UCLA Anderson Forecast director Edward Leamer examined past economic recoveries and attempted to forecast how the current recovery would play out.
Leamer said that, unlike in the past, consumers, who had "already spent income we are never going to earn" and who were now more focused on savings, could not be counted on to spend the economy into recovery.
In his opinion, U.S. exports are the potential driver of a successful economic recovery. He even metaphorically suggests that "we will need to turn our shopping malls into factories."
For California, UCLA Anderson Forecast senior economist Jerry Nickelsburg said the outlook for the rest of the year involved little or no growth.
He said the golden state's economy would begin to pick up slightly in the beginning of 2011 and, by the middle of 2011, begin to grow at more normal levels.
Nickelsburg said the keys to California's recovery were exports of manufactured and agricultural goods, increased public works construction, and increased investment in business equipment and software.
The Forecast predicts total employment in the state will contract by 4.3 percent in 2009 and that no new jobs will be generated in 2010.
Unemployment will get worse, rising to 12.7 percent in the fourth quarter of 2009, according to the Forecast.
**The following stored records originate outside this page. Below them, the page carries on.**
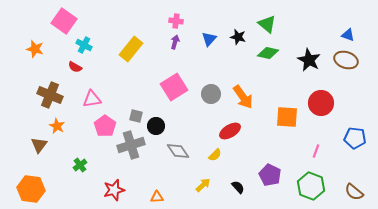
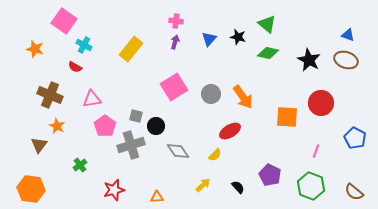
blue pentagon at (355, 138): rotated 20 degrees clockwise
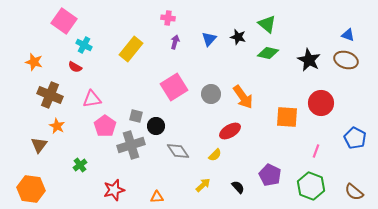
pink cross at (176, 21): moved 8 px left, 3 px up
orange star at (35, 49): moved 1 px left, 13 px down
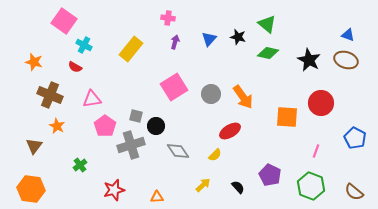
brown triangle at (39, 145): moved 5 px left, 1 px down
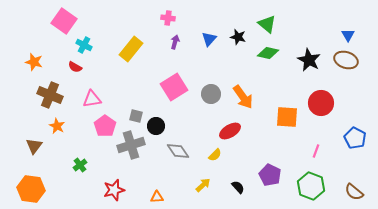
blue triangle at (348, 35): rotated 40 degrees clockwise
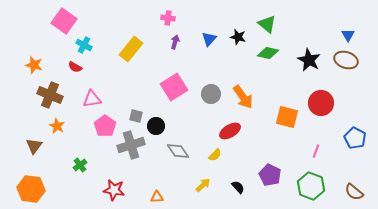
orange star at (34, 62): moved 3 px down
orange square at (287, 117): rotated 10 degrees clockwise
red star at (114, 190): rotated 25 degrees clockwise
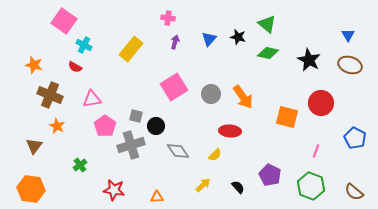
brown ellipse at (346, 60): moved 4 px right, 5 px down
red ellipse at (230, 131): rotated 35 degrees clockwise
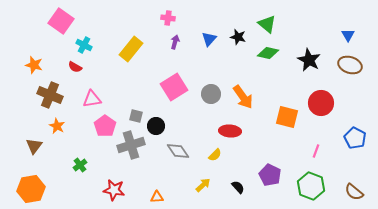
pink square at (64, 21): moved 3 px left
orange hexagon at (31, 189): rotated 16 degrees counterclockwise
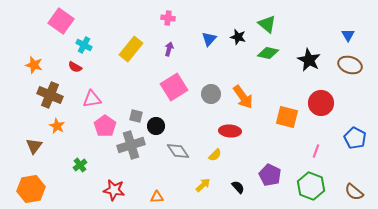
purple arrow at (175, 42): moved 6 px left, 7 px down
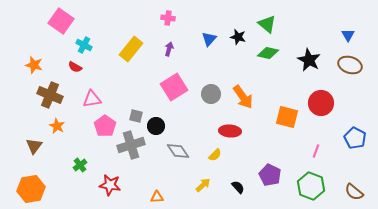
red star at (114, 190): moved 4 px left, 5 px up
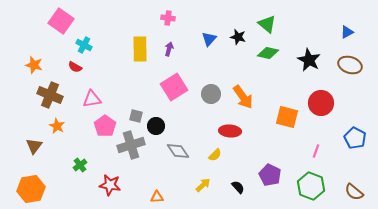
blue triangle at (348, 35): moved 1 px left, 3 px up; rotated 32 degrees clockwise
yellow rectangle at (131, 49): moved 9 px right; rotated 40 degrees counterclockwise
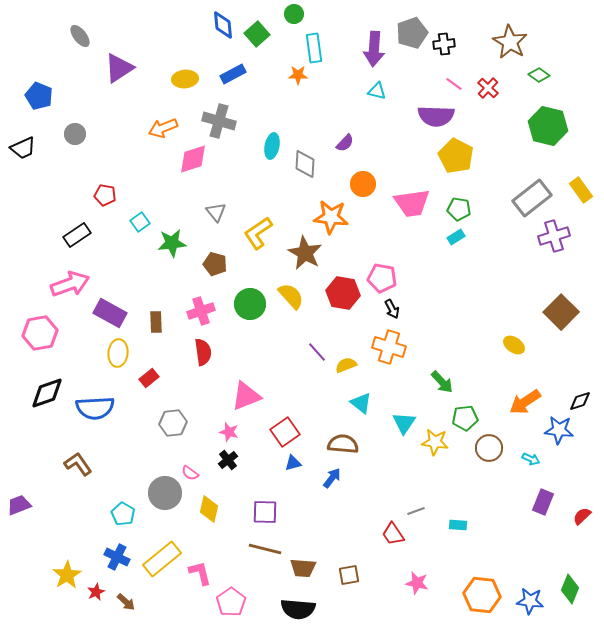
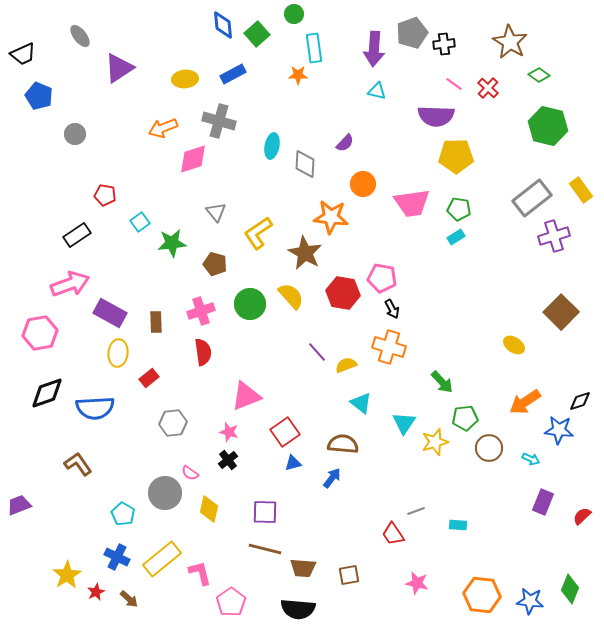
black trapezoid at (23, 148): moved 94 px up
yellow pentagon at (456, 156): rotated 28 degrees counterclockwise
yellow star at (435, 442): rotated 24 degrees counterclockwise
brown arrow at (126, 602): moved 3 px right, 3 px up
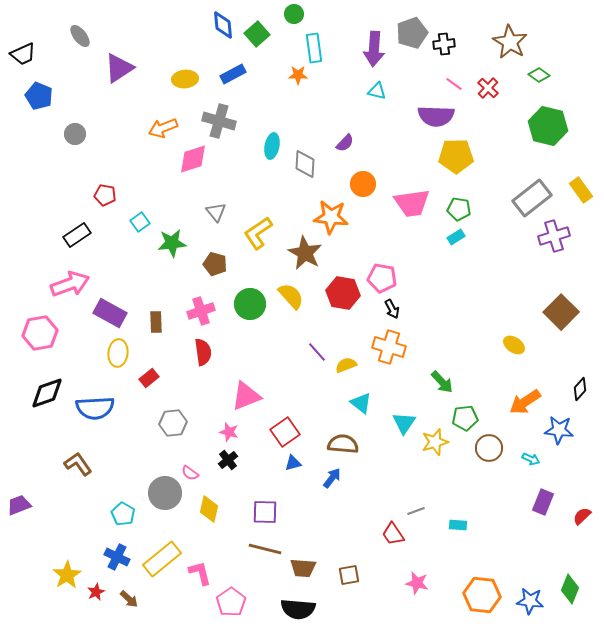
black diamond at (580, 401): moved 12 px up; rotated 30 degrees counterclockwise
But once growth returns in 2011, employment will begin to grow faster than the labor force, at a 1.7-percent rate, and the unemployment rate will begin to fall, but the economy will not be generating enough jobs to drive the unemployment rate below double digits until 2012, according to the Forecast.
Real personal income growth will be a negative 2.7 percent in 2009 before returning to positive growth of 0.4 percent in 2010 and 2.8 percent in 2011, according to Shulman.